Mobil yang ia tumpangi itu tiba-tiba dicegat sekumpulan awak angkutan umum di dekat Terminal Kampung Melayu, Jakarta Timur, Selasa siang.

Butuh beberapa waktu bagi Cici untuk memahami apa yang sedang terjadi. Dia pun bertanya, ”Terus saya bisa naik angkutan apa lagi ini?” Cici akan menuju Pasar Jatinegara.

Setelah upaya mencari angkutan lain sia-sia, ia akhirnya memutuskan berjalan kaki di tengah siang yang terik menuju pasar yang berjarak sekitar 1 kilometer itu.

Sejumlah calon penumpang juga terlihat telantar di Jalan Casablanca, Jakarta Selatan.

Mikrolet 44 jurusan Kampung Melayu-Tanah Abang, yang biasa diandalkan warga melintasi jalan utama itu, ikut mogok.

Wenda (28), bersama anaknya yang berusia lima tahun, harus menunggu 1 jam lebih sampai akhirnya diangkut.

Itu pun bukan dengan angkutan umum, tetapi mobil satuan polisi pamong praja yang sore hari dikerahkan untuk mengangkut penumpang telantar di Casablanca.

”Kenapa penumpang yang jadi korban?” ujarnya.

Bersiasat

Reni (25), karyawati di kawasan Mega Kuningan, Jakarta Selatan, mengatakan, sejak pagi penumpang dibiarkan telantar.

Saat tiba di Stasiun Tebet dalam perjalanan menuju kantornya, Selasa pagi, calon penumpang hanya dilayani ojek pangkalan dan ojek berbasis aplikasi.

Reni memilih memakai ojek beraplikasi meski tak seperti biasa tukang ojek itu tak mengenakan jaket dan helm dengan logo aplikasi tempatnya bergabung.

Hendrajaya (40), pengemudi ojek aplikasi itu, mengaku, sejak pagi ia dan teman-temannya sesama pengemudi ojek berbasis aplikasi sudah berbagi informasi agar tak mengenakan atribut logo aplikasi.

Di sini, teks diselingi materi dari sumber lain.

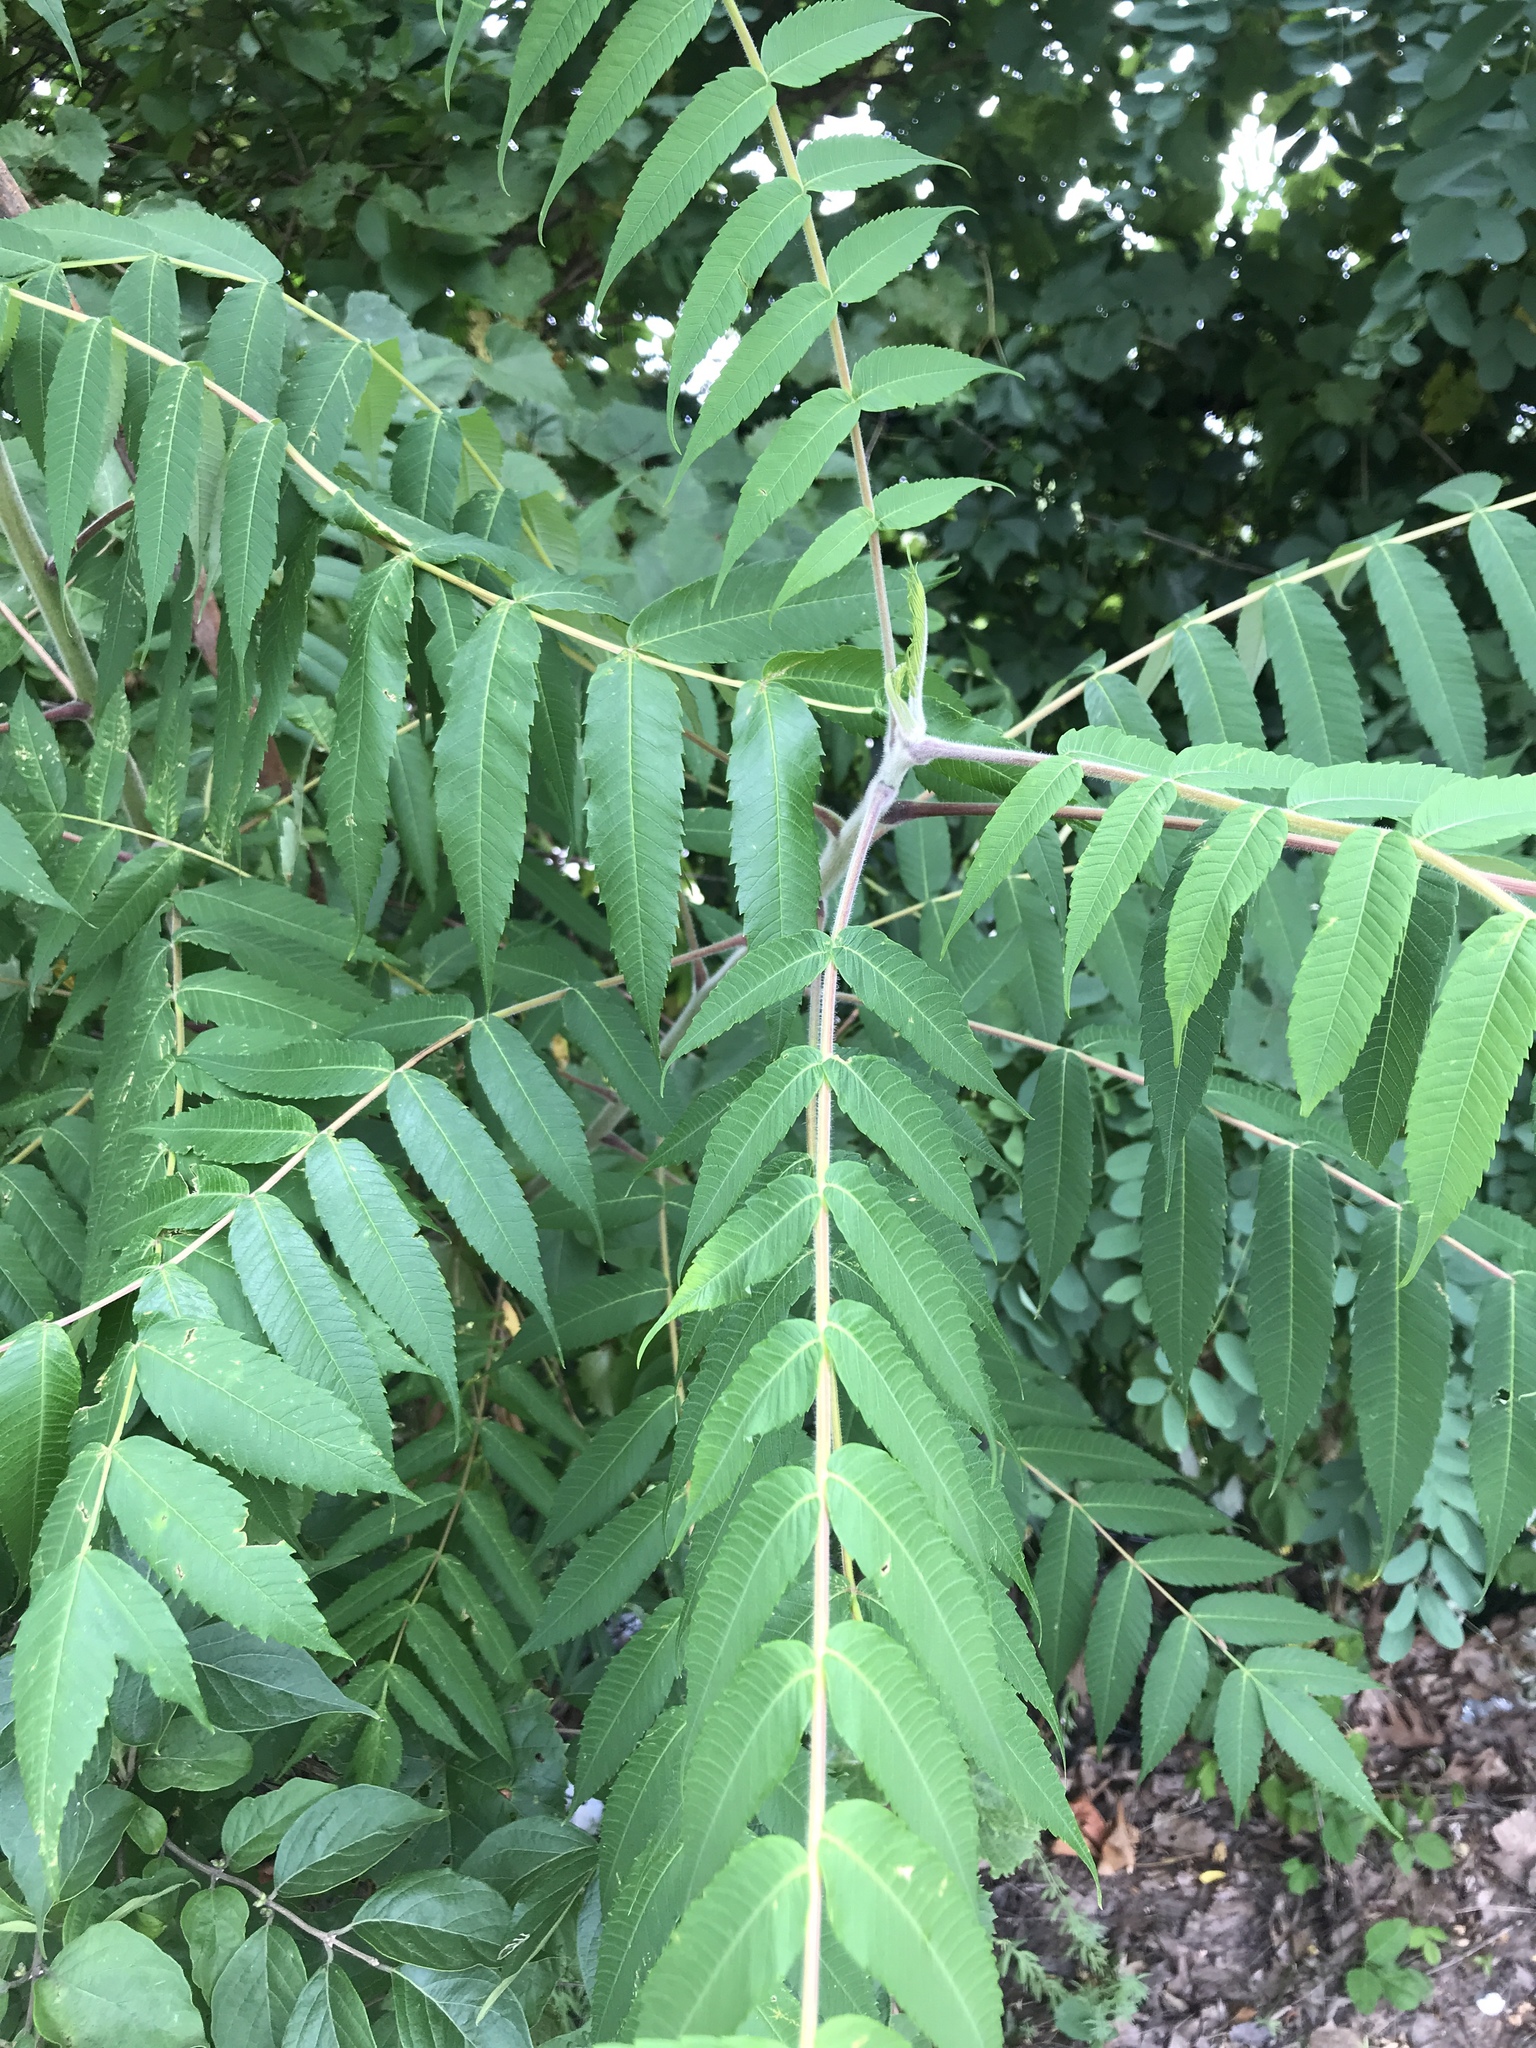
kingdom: Plantae
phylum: Tracheophyta
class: Magnoliopsida
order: Sapindales
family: Anacardiaceae
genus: Rhus
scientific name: Rhus typhina
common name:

Siasat itu dilakukan untuk menghindari amuk pengunjuk rasa.

Pengemudi mobil sewa berbasis aplikasi juga menerapkan siasat tertentu saat beroperasi, kemarin.

Pamuji, sopir mobil Uber, meminta penumpang duduk di samping sopir agar tak dikira penumpang.

”Taksi ini menggunakan mobil pribadi. Namun, mudah teridentifikasi jika penumpang duduk di belakang sopir, dan di kaca depan terpasang pemegang telepon seluler,” tuturnya.

Taksi Uber dan angkutan berbasis aplikasi dalam jaringan lainnya memang menjadi sasaran protes awak taksi konvensional dan angkutan umum lain, Selasa.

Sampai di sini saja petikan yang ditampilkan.